Ulaştırma ve Altyapı Bakanı Adil Karaismailoğlu, 2019’da 60 milyar liralık yatırım yapan bakanlıklarının 2020’de salgının olumsuz etkilerine rağmen bunu 83 milyar liralık yatırım yaptığını belirterek, “Bizim de dünya ticaretindeki 25 milyar tonluk lojistik harekete hazırlıklı olmamız, planlarımızı ona göre yapmamız gerekiyor.” dedi.

Dünyanın şu anda 12 milyar ton olan dünya ticaret hacminin de 2030’da 25 milyar tona çıkacağını aktaran Karaismailoğlu, “Bizim de dünya ticaretindeki 25 milyar tonluk lojistik harekete hazırlıklı olmamız, planlarımızı ona göre yapmamız gerekiyor.

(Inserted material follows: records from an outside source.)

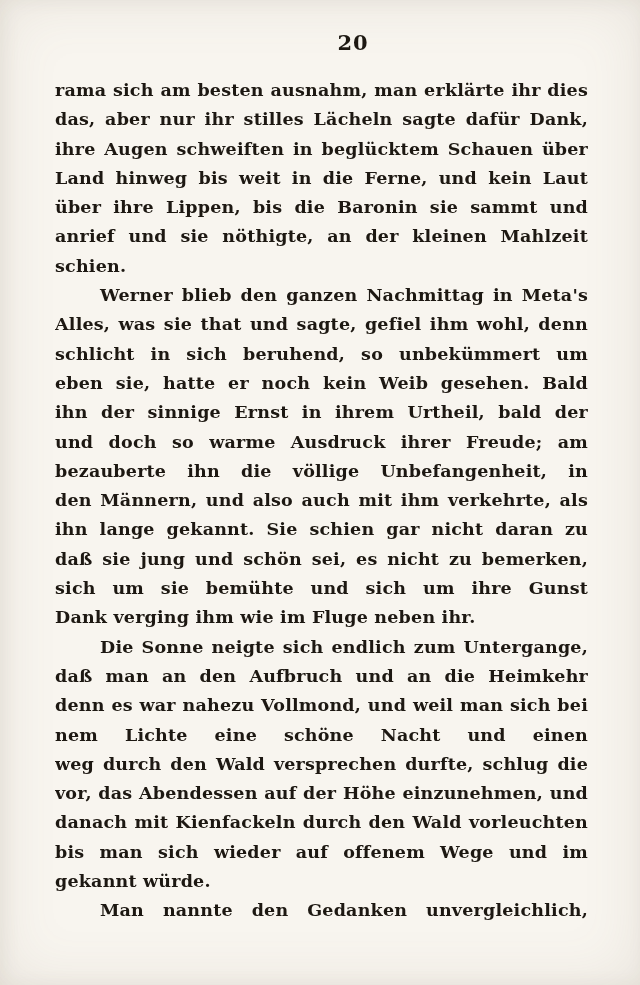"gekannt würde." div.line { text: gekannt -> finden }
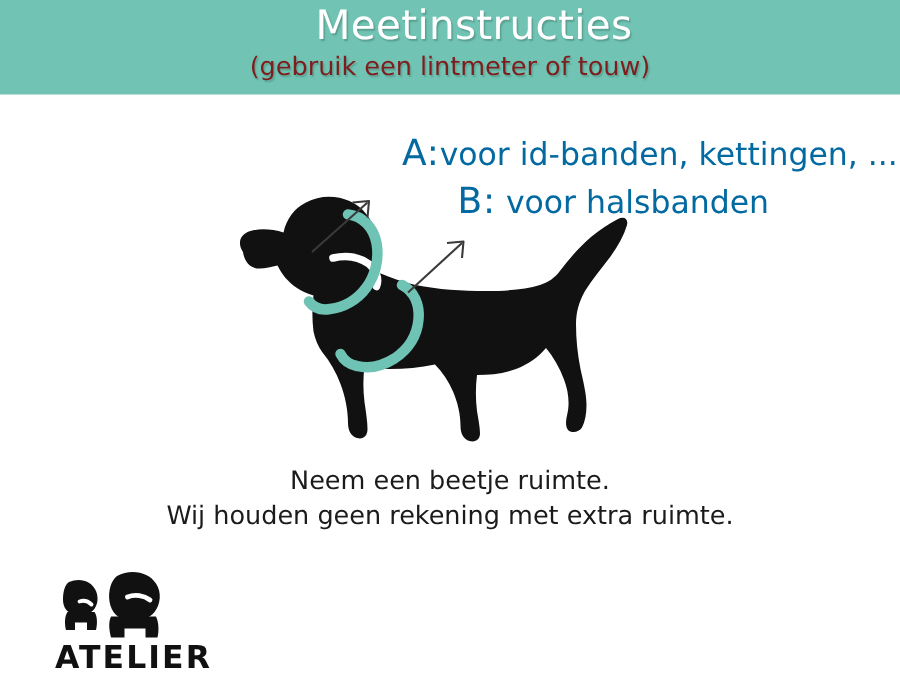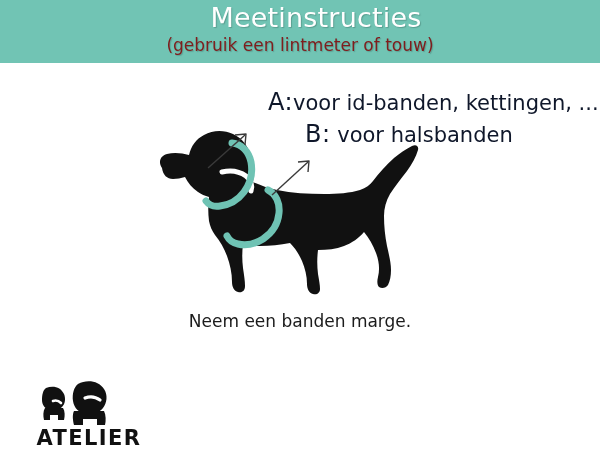"A:voor id-banden, kettingen, ..." .legend-line { color: #0f172a -> #0369a1 }
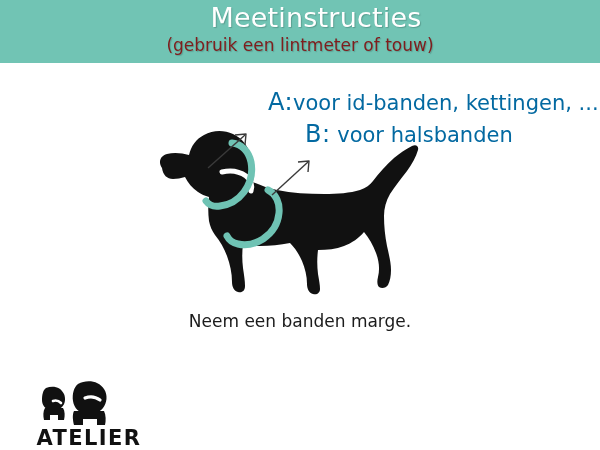"Neem een banden marge." span.fn-line { text: banden marge -> beetje ruimte }
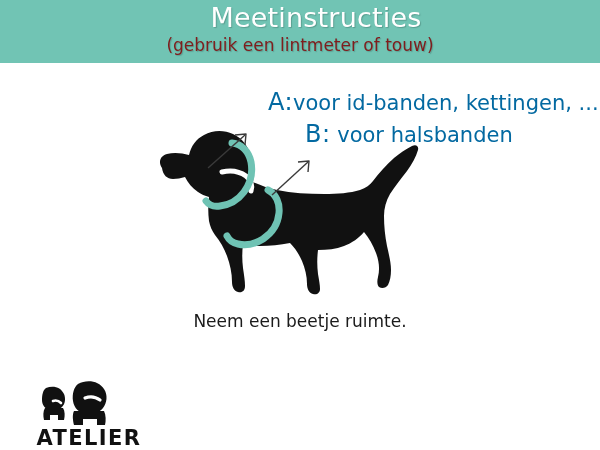"Wij houden geen rekening met" span.fn-line { html: none -> <span>Wij houden geen rekening met extra ruimte.</span> }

Özellikle Karadeniz’e kıyısı olan ülkeler limanlarına yatırım yapmaktalar. Biz de bu gelecek hedefleri doğrultusunda limanlarımızı büyütüyoruz, yeni limanlar yapıyoruz.” dedi.

Karadeniz’deki lojistik hareketliliğinde İstanbul Boğazı’nın önemine işaret eden Karaismailoğlu, şöyle devam etti:

“İstanbul boğazından yılda 40 bin gemi geçiyor. Dünyadaki 12 milyar ton lojistik hareket 25 milyar tona çıktığında bu yükler, hareketlilikler nasıl sağlanacak. Burada yıllık 40 bin civarında olan gemi sayısı oldukça artacaktır. Bugün bile Marmara denizinde günlerce beklemeler var. Çünkü İstanbul Boğazı son derece riskli bir boğazdır. Güvenli geçişin yıllık sadece 25 bin gemiyi kaldırabilecek vaziyettedir. Bakanlığımızın sorumluluğunda olan Kıyı Emniyeti Genel Müdürlüğü tarafından olağanüstü tedbirler alınarak, olağanüstü kılavuz gemilerle kaptanlarla 40 bine yakın gemiyi geçirmeye çalışıyorlar. Gemi sayısı düşüyor deniyor ama yük miktarı oldukça arttı. Çünkü geçmişteki üç gemi neredeyse bir gemiye dönüştü. Gemi boyutları belirli standarda oturdu artık gemi sayıları artmaya başlayacak. Bugün bile İstanbul boğazında, Marmara denizinde yüzlerce gemi bekliyor. Yarın sayı arttıkça bekleme süreleri de artacak. Yüzlerce gemi binlerce gemiye dönüşecek. Çünkü Marmara denizi ve İstanbul boğazı bu yükü kaldıracak durumda değil. Kanal İstanbul tamamen bu ihtiyaçtan doğmuş alternatif bir su yoludur.”